With the adoption of containers continuing to accelerate, we are seeing deployments of the Docker engine extending beyond the server. Containers are making an appearance in everything from storage devices and Ethernet switches, though to IOT monitoring/control equipment. Even edge compute devices such as digital signage, smart POS consoles, and self-service KIOSKs!
These new use-cases have dramatically changed how Docker needs to be managed. You can potentially have many hundreds (if not many thousands) of Docker-enabled systems in your environment. Most of these devices would either run without any form of clustering, or would run a lean orchestrator such as Docker Swarm.
Additionally, these devices may be distributed across many sites, and across many different networks, some may even be attached solely to the public internet using mobile data or satellite technologies.
We need a way to centrally manage these distributed instances...
With the current versions of Portainer, we expected the Portainer server to be able to initiate and maintain network connections to agents. Agents are expected to be on the same LAN/WAN as Portainer, or accessible via port forwarding behind a static public IP. This has worked well for more traditional deployments, but for these new use cases, the remote devices may not be able to have fixed public IP addresses, and most likely cannot have any port forwarding enabled.
For the last 3 months, Portainer and Intel Corporation have been working together to create a new type of agent, which we have called our "Edge Agent", and this agent works quite differently from any other.
For a start, the edge agent now initiates and maintains the connection to Portainer (not the other way around).
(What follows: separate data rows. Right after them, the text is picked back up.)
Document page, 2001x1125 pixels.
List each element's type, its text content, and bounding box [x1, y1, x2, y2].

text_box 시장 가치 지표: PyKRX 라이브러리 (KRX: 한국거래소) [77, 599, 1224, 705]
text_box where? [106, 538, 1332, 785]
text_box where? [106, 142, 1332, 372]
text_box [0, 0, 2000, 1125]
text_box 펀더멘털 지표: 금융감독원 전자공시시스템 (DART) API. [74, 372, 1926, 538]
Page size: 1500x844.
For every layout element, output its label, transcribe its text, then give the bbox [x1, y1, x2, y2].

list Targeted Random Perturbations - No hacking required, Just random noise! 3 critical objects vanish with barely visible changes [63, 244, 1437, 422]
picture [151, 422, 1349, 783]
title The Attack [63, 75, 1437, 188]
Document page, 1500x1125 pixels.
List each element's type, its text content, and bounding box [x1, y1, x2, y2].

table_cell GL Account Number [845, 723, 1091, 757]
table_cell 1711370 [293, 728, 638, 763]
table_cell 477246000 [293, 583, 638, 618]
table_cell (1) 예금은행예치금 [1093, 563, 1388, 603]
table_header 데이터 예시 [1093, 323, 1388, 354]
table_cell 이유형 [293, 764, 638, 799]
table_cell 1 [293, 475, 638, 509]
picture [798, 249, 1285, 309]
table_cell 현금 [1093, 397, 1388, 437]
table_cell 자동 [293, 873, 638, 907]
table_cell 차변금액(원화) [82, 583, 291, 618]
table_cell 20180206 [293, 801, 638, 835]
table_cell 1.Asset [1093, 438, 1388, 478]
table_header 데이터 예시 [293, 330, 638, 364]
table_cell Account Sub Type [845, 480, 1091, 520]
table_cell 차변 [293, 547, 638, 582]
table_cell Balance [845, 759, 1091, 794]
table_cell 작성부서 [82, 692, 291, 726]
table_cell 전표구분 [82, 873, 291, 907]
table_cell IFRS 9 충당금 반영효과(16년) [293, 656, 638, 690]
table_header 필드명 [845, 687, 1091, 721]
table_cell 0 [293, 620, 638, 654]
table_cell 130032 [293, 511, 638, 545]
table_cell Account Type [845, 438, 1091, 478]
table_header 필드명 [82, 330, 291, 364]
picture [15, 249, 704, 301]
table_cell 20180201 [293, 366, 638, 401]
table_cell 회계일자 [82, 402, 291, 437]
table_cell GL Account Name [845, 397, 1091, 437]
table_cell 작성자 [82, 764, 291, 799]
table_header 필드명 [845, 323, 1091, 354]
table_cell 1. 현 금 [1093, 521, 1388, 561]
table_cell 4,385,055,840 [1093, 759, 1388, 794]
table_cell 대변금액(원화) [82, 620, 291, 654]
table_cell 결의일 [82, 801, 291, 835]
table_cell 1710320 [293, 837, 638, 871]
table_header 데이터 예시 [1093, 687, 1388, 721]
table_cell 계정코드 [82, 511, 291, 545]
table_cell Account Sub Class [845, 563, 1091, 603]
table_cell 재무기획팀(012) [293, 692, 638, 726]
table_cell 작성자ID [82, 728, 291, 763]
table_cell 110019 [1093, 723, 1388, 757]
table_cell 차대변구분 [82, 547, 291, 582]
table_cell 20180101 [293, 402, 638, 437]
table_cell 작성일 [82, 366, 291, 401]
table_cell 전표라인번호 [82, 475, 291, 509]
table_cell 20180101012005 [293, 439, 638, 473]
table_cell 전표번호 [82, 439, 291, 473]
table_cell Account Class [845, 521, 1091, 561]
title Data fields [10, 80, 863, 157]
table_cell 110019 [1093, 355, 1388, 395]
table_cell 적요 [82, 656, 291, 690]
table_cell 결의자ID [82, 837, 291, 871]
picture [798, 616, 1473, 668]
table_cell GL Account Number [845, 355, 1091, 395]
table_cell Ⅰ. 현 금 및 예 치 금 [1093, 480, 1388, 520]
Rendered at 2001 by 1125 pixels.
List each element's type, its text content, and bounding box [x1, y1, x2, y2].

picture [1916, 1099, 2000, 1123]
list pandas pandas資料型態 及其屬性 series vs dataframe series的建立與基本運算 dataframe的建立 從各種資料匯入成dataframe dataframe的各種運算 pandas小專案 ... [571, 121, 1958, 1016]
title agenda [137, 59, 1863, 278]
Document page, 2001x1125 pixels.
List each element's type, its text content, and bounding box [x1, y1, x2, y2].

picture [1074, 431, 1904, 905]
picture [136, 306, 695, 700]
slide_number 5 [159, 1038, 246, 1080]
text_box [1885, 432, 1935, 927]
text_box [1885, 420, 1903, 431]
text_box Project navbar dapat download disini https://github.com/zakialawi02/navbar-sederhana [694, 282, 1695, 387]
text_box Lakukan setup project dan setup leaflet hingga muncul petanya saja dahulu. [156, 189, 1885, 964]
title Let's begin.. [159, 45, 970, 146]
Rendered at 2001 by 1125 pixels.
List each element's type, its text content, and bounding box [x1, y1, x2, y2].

With this new communication model, the Portainer container now needs to be reachable from the edge agents. What this means is that if your agents are remote sites (isolated network with internet access), then Portainer must be internet-facing (via port forwarding, or through having Portainer in a DMZ).
Secondly, in order to handle the scale required for these edge use cases, Portainer does not require a constant connection with the Edge Agent. Instead, the agent only establishes an active connection with Portainer when a management session is requested. The agent "checks in" with Portainer every 5 seconds, asking "do you need me?" If the answer is "no", the agent simply sleeps.
However, if an administrator has logged into Portainer and is wanting to manage a remote endpoint, then the next time the Edge Agent checks in (every 5 seconds), it receives a response of "yes, you are required". The Edge Agent then establishes a secure connection to Portainer, and the administrator can complete their tasks.
While the administrator retains an active session with the remote endpoint, the Edge Agent will ensure the secure connection remains up (and will reconnect it if its dropped). After the administrator has finished their work (switches to another endpoint, or closes their browser session), the agent starts a countdown timer, and after a further period of inactivity, will disconnect the secure connection and re-enter standby mode.
In order to ensure that connections between Portainer and the edge agents are secure, we have elected to deploy mutual/two-way authentication. When the edge endpoint is initially defined in Portainer, we generate a unique agent "join" token. This hashed token includes information on how the edge agent can reach Portainer (FDQN:Port) and is used by the agent to lock itself so it can only communicate with that specific Portainer instance.
In addition, on first start, the agent self-generates a UUID, and on first connection to Portainer, it provides this UUID to Portainer. From that point on, Portainer will only accept communications from that endpoint with agents that use that UUID.
If another agent is started elsewhere and an existing join token is reused, Portainer will refuse to allow the unknown agent to connect (even though it has a valid join token). For additional security, the agent can be assigned a UUID by the Portainer administrator, so that even the very first communication from the agent to Portainer is already pre-validated.
Through scale-testing conducted with Intel, we have validated that a single Portainer instance can manage 25,000 unique endpoints, be that 25,000 single node endpoints, or 25,000 sites, with each site being a cluster containing 1 or more nodes.
Through the scale testing, we determined that Portainer server resource consumption increases at a relatively linear rate of 5MB RAM, 0.5 MHZ of CPU, and 121B/s of network traffic per remote node added under management. We will be writing up deployment guides on how to deploy Portainer to support various remote deployment sizes.
In order to achieve this scale, several UX enhancements have been made to the Portainer core - these include back-end pagination on pages whereby the list of endpoints needs to be displayed (home page, endpoints page, stack migration page, host job scheduler page, endpoint groups page), and disabling the scheduled snapshot function on these Edge Agents (instead, a snapshot is taken whenever an admin session with an edge endpoint terminates).
The new Edge Agent will be officially released (as open source) on the 26th of July, 2019.
We hope you take the opportunity to explore this new Edge Agent, and we look forward to hearing how you put it to work in your edge compute use-cases.
A huge thank you to Intel for assisting us with this change, greatly appreciated!